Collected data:
==================================================

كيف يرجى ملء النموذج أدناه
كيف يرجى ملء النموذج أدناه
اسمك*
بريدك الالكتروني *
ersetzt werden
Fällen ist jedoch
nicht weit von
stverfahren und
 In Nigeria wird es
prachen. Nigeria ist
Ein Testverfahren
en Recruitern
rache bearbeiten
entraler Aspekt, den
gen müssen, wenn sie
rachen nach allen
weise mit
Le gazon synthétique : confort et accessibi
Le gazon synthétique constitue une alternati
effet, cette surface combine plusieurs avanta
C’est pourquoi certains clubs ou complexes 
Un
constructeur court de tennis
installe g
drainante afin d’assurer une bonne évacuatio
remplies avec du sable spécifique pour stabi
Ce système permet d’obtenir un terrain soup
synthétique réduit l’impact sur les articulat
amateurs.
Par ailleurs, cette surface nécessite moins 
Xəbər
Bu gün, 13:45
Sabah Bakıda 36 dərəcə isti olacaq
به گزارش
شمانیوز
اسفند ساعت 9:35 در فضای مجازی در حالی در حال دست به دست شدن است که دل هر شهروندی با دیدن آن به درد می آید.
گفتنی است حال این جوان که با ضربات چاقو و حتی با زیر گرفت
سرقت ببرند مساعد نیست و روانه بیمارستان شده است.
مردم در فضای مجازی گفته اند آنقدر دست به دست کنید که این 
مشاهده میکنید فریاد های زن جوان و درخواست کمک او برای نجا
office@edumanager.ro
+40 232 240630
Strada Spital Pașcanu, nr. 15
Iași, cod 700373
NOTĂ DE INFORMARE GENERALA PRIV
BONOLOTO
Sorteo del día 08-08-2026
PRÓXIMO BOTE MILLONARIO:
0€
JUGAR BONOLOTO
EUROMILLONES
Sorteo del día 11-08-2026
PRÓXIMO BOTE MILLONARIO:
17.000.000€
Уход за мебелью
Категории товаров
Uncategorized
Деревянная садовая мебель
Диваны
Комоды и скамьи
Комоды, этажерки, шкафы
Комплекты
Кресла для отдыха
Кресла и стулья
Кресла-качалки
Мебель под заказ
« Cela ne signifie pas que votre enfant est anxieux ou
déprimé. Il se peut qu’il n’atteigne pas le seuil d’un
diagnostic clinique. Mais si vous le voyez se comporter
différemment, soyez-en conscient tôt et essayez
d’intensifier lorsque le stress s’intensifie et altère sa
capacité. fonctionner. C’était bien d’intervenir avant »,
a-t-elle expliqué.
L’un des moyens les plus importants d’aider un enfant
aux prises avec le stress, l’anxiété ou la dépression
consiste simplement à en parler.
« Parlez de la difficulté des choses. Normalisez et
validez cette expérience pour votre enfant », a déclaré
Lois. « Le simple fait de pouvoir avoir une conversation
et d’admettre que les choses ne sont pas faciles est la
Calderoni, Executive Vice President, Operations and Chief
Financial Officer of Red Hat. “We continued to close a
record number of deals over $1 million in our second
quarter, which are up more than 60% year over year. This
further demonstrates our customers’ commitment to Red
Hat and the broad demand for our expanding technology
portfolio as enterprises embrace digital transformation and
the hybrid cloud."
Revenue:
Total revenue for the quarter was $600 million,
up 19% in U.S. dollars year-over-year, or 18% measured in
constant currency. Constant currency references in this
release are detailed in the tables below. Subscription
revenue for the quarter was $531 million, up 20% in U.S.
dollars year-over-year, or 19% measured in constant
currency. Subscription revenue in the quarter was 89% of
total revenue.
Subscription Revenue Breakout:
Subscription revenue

==================================================

■ **Description of the task**:
Copy out all of the material again, replacing "hybrid cloud" with "hybrid computing" and leaving everything else as it is.

■ **Answer to this exercise**:
كيف يرجى ملء النموذج أدناه
كيف يرجى ملء النموذج أدناه
اسمك*
بريدك الالكتروني *
ersetzt werden
Fällen ist jedoch
nicht weit von
stverfahren und
 In Nigeria wird es
prachen. Nigeria ist
Ein Testverfahren
en Recruitern
rache bearbeiten
entraler Aspekt, den
gen müssen, wenn sie
rachen nach allen
weise mit
Le gazon synthétique : confort et accessibi
Le gazon synthétique constitue une alternati
effet, cette surface combine plusieurs avanta
C’est pourquoi certains clubs ou complexes 
Un
constructeur court de tennis
installe g
drainante afin d’assurer une bonne évacuatio
remplies avec du sable spécifique pour stabi
Ce système permet d’obtenir un terrain soup
synthétique réduit l’impact sur les articulat
amateurs.
Par ailleurs, cette surface nécessite moins 
Xəbər
Bu gün, 13:45
Sabah Bakıda 36 dərəcə isti olacaq
به گزارش
شمانیوز
اسفند ساعت 9:35 در فضای مجازی در حالی در حال دست به دست شدن است که دل هر شهروندی با دیدن آن به درد می آید.
گفتنی است حال این جوان که با ضربات چاقو و حتی با زیر گرفت
سرقت ببرند مساعد نیست و روانه بیمارستان شده است.
مردم در فضای مجازی گفته اند آنقدر دست به دست کنید که این 
مشاهده میکنید فریاد های زن جوان و درخواست کمک او برای نجا
office@edumanager.ro
+40 232 240630
Strada Spital Pașcanu, nr. 15
Iași, cod 700373
NOTĂ DE INFORMARE GENERALA PRIV
BONOLOTO
Sorteo del día 08-08-2026
PRÓXIMO BOTE MILLONARIO:
0€
JUGAR BONOLOTO
EUROMILLONES
Sorteo del día 11-08-2026
PRÓXIMO BOTE MILLONARIO:
17.000.000€
Уход за мебелью
Категории товаров
Uncategorized
Деревянная садовая мебель
Диваны
Комоды и скамьи
Комоды, этажерки, шкафы
Комплекты
Кресла для отдыха
Кресла и стулья
Кресла-качалки
Мебель под заказ
« Cela ne signifie pas que votre enfant est anxieux ou
déprimé. Il se peut qu’il n’atteigne pas le seuil d’un
diagnostic clinique. Mais si vous le voyez se comporter
différemment, soyez-en conscient tôt et essayez
d’intensifier lorsque le stress s’intensifie et altère sa
capacité. fonctionner. C’était bien d’intervenir avant »,
a-t-elle expliqué.
L’un des moyens les plus importants d’aider un enfant
aux prises avec le stress, l’anxiété ou la dépression
consiste simplement à en parler.
« Parlez de la difficulté des choses. Normalisez et
validez cette expérience pour votre enfant », a déclaré
Lois. « Le simple fait de pouvoir avoir une conversation
et d’admettre que les choses ne sont pas faciles est la
Calderoni, Executive Vice President, Operations and Chief
Financial Officer of Red Hat. “We continued to close a
record number of deals over $1 million in our second
quarter, which are up more than 60% year over year. This
further demonstrates our customers’ commitment to Red
Hat and the broad demand for our expanding technology
portfolio as enterprises embrace digital transformation and
the hybrid computing."
Revenue:
Total revenue for the quarter was $600 million,
up 19% in U.S. dollars year-over-year, or 18% measured in
constant currency. Constant currency references in this
release are detailed in the tables below. Subscription
revenue for the quarter was $531 million, up 20% in U.S.
dollars year-over-year, or 19% measured in constant
currency. Subscription revenue in the quarter was 89% of
total revenue.
Subscription Revenue Breakout:
Subscription revenue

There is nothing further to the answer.